When we do this, we begin to take massive responsibility for our relationships. I mean, we don’t get to choose what family we’re born into – although there are some existential views that we do choose a family, but that’s a whole other TED Talk – so what I say, you don’t get to choose your family, and you don’t get to choose, necessarily, everything that happens to you. And you can’t change your past, none of us can change our past.
But we are responsible for everything that we have. We’re responsible for everything that’s on our plate. And when we do that, we take these patterns that we’ve inherited, and we change them – we change them by changing ourselves. These wounds occurred in relationship, and that’s where they get healed. I love this statue from Burning Man 2015 by Alexander Milov because this is all of us, right?
Whenever I see this picture, I’m just like, whoa! Because as adults, we get angry, right? We get upset, we yell, we withdraw, and we turn our backs. When, really, in all of us is this child that says, “Love me, connect with me, don’t turn your back.” Our work is not to learn how to love, because we’re born knowing that. It’s to learn how to remove the barriers we have to love. It’s to actually give this child a voice. It’s to give birth to this child, who is in all of us, the person that we, in some ways, or maybe a lot of ways, left behind when we were becoming who we needed to be in order to be loved by the people around us.
There is no magic pill to relationships, right? We’re trying to hack everything. You can’t hack relationships. I’m sorry. But when we actually do the work, when we actually build relational awareness, when we understand what our stuff is and how it relates, any of us can have amazing relationships, any one of us.
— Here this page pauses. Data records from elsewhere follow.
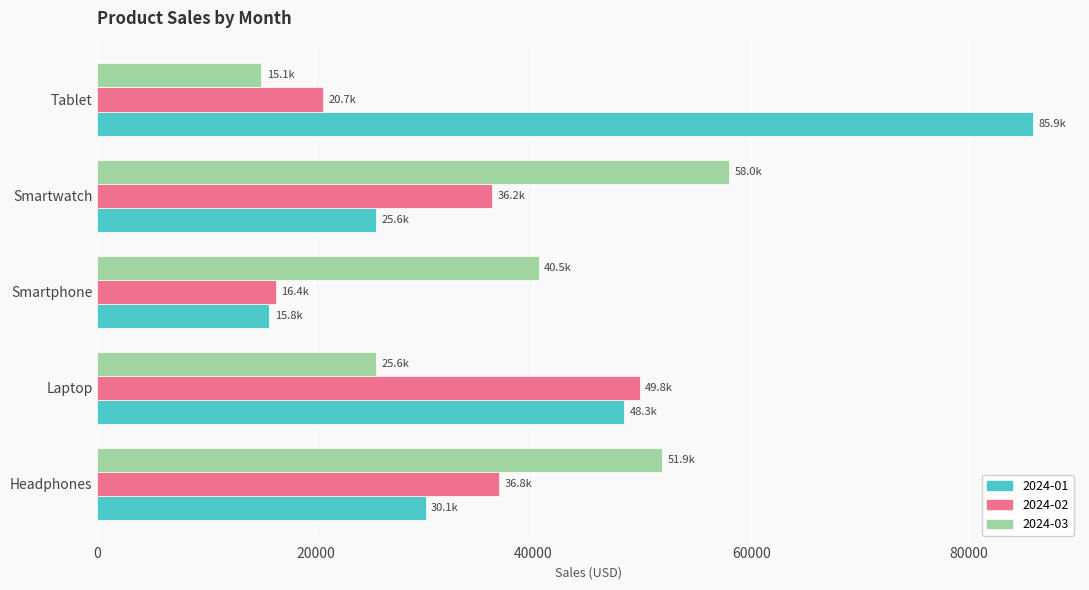

What is the difference between the 2024-03 values at Tablet and Smartphone?

25443.9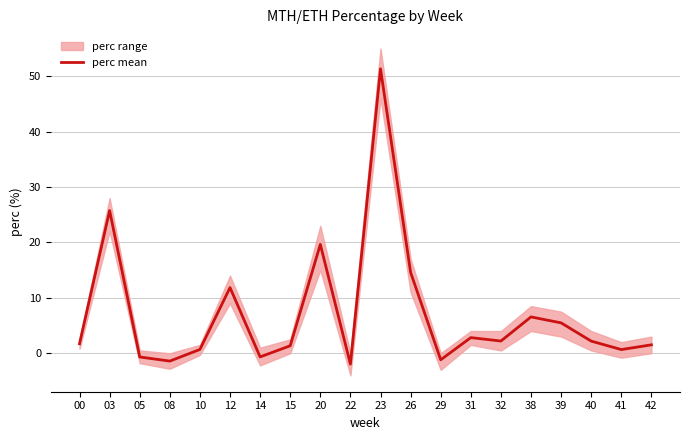

What is the minimum value shown in the chart?

-2.0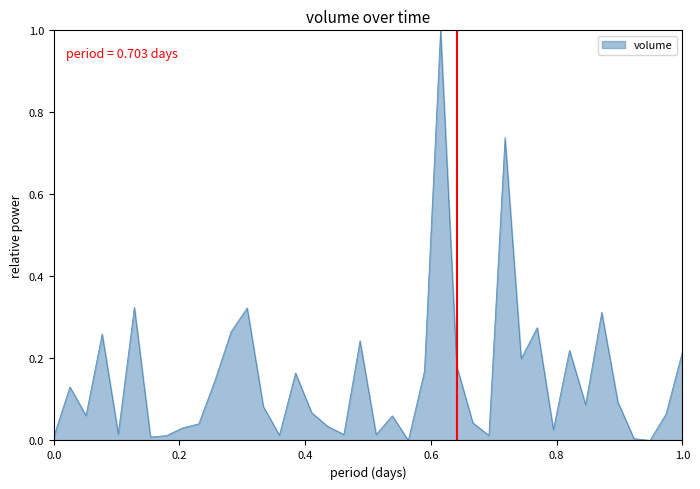

What is the maximum value shown in the chart?

1.0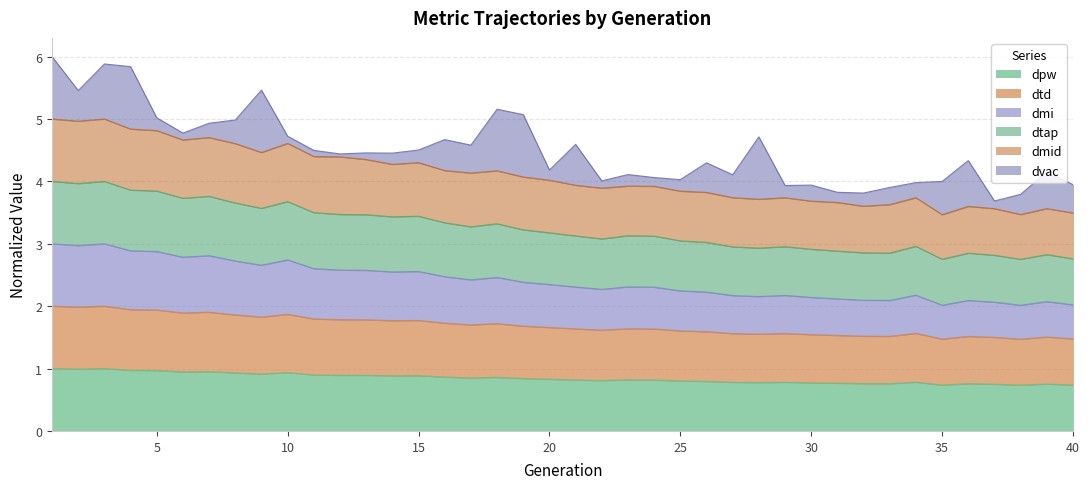

In dpw, how many points are lower than both neighbors (excluding endpoints)?

10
When my engagement ended 12 years ago, I asked myself: “How did I get so disconnected from me?” And the answer was so simple, it was that I avoided every hard conversation. So I want to ask you: what hard conversations are you avoiding? I made the promise on the day of that realization, and it was a very hard promise to keep, that I would have every conversation I didn’t want to have, because those are the ones that matter. We avoid hard conversations because, as a society and a culture, we have made being in a relationship more important than being honest and truthful.
Just look at how we celebrate anniversaries instead of the depth of connection. If we want to have deeply fulfilling relationships, we have to be willing to have very hard conversations with ourselves. And so I invite you to consider: Are you doing your best? Are you living and loving at your best? And if you’re not, why? Like, now is the time. I teach relationships and relational wellness and how to be awesome at them because how we love matters so much. And when we actually do this work, we don’t just heal ourselves, and not just the family tree of all the people that dropped their bags on us, but we also heal the generations that come after us; we heal our children.
And when we do that, we free them to live the life that they’re worthy of living so they don’t have to spend it recovering from their childhood. Thank you.